Gedenken an die Standschützen auf dem Waltherplatz

BOZEN – „An der Front 1915-2015 – Gedenken an den Einsatz der Standschützen im Ersten Weltkrieg“. Unter diesem Motto fand durch die Tiroler Schützen aus dem historischen Tirol eine Gedenkveranstaltung am Bozner Waltherplatz statt. Gesegnet wurden 70 Stahlkreuze, die entlang der ehemaligen Frontlinie aufgestellt werden, wo Tiroler Standschützen gewirkt haben und gefallen sind. Marketenderinnen aus ganz Tirol fungierten als Patinnen.

Landeskommandant Elmar Thaler in seiner Rede an die 1500 Schützen:

Die fast 100 Jahre andauernde Trennung der Tiroler Landesteile hat das Gefühl der Zusammengehörigkeit und Heimatverbundenheit noch nicht verdrängen können. Dies zeige auch die heutige Feier, an der Tiroler von Kufstein bis Ala teilnehmen.“


Laut Thaler wollen die Schützen ihre Kraft dafür aufwenden, wofür ihre Vorfahren eingestanden sind: „Für die Einheit Tirols“.

Pater Christoph Waldner OT mahnte die Anwesenden, sich des Einsatzes der Vorfahren zu erinnern, die sich für den Glauben und die Heimat einsetzten. Er rief den Gläubigen zu: „Katholisches Volk, habe Vertrauen auf den Herrn, denn der Herr ist mit euch“.

Die Grußworte überbrachte für die Tiroler Landesregierung Johannes Tratter: „Es ist wichtig, dass wir der Standschützen gedenken“ so Tratter, welcher betonte, wie wichtig Patriotismus sei, der aber von Respekt gegenüber anderen getragen werden müsse. Landeshauptmann Arno Kompatscher mahnte zu Wachsamkeit mit Blick gegen Osten in die Ukraine. Bezüglich der Einheit Tirols merkte er an, dass man mit der Europaregion Tirol Vorreiter sein müsse.

============

■ **AUFGABENZIEL**: Zitiere aus dem Bericht über das Standschützen-Gedenken wörtlich alles von „Gedenken an die“ bis hinunter zu „fungierten als Patinnen.“.

============

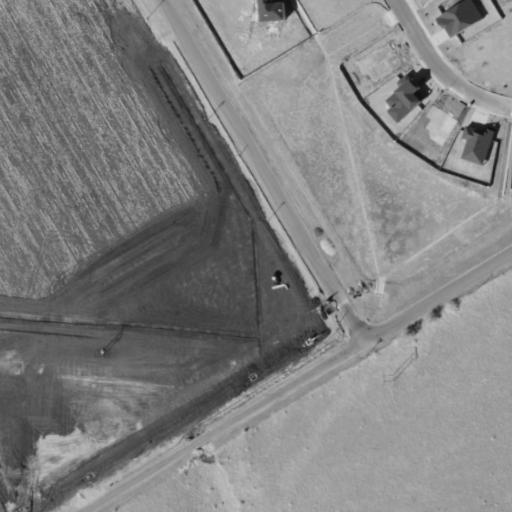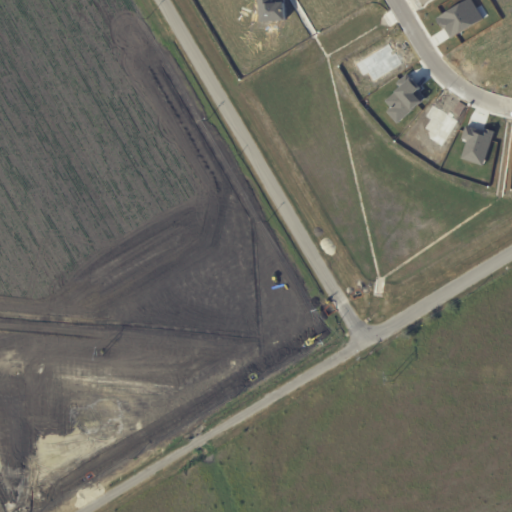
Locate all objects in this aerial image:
road: (439, 69)
road: (263, 170)
road: (438, 296)
power tower: (113, 358)
power tower: (403, 382)
road: (225, 426)
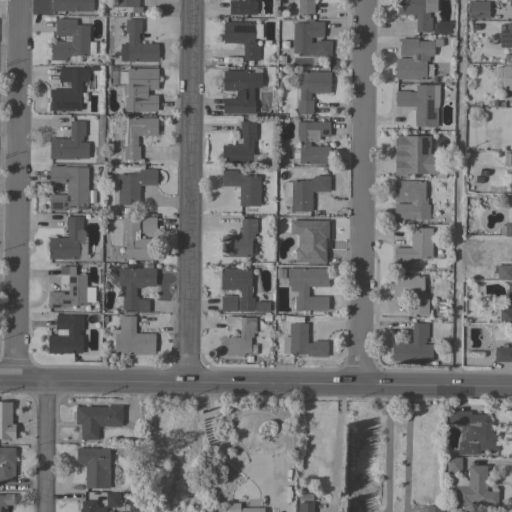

============

■ **ANTWORTBEREICH**:
Gedenken an die Standschützen auf dem Waltherplatz

BOZEN – „An der Front 1915-2015 – Gedenken an den Einsatz der Standschützen im Ersten Weltkrieg“. Unter diesem Motto fand durch die Tiroler Schützen aus dem historischen Tirol eine Gedenkveranstaltung am Bozner Waltherplatz statt. Gesegnet wurden 70 Stahlkreuze, die entlang der ehemaligen Frontlinie aufgestellt werden, wo Tiroler Standschützen gewirkt haben und gefallen sind. Marketenderinnen aus ganz Tirol fungierten als Patinnen.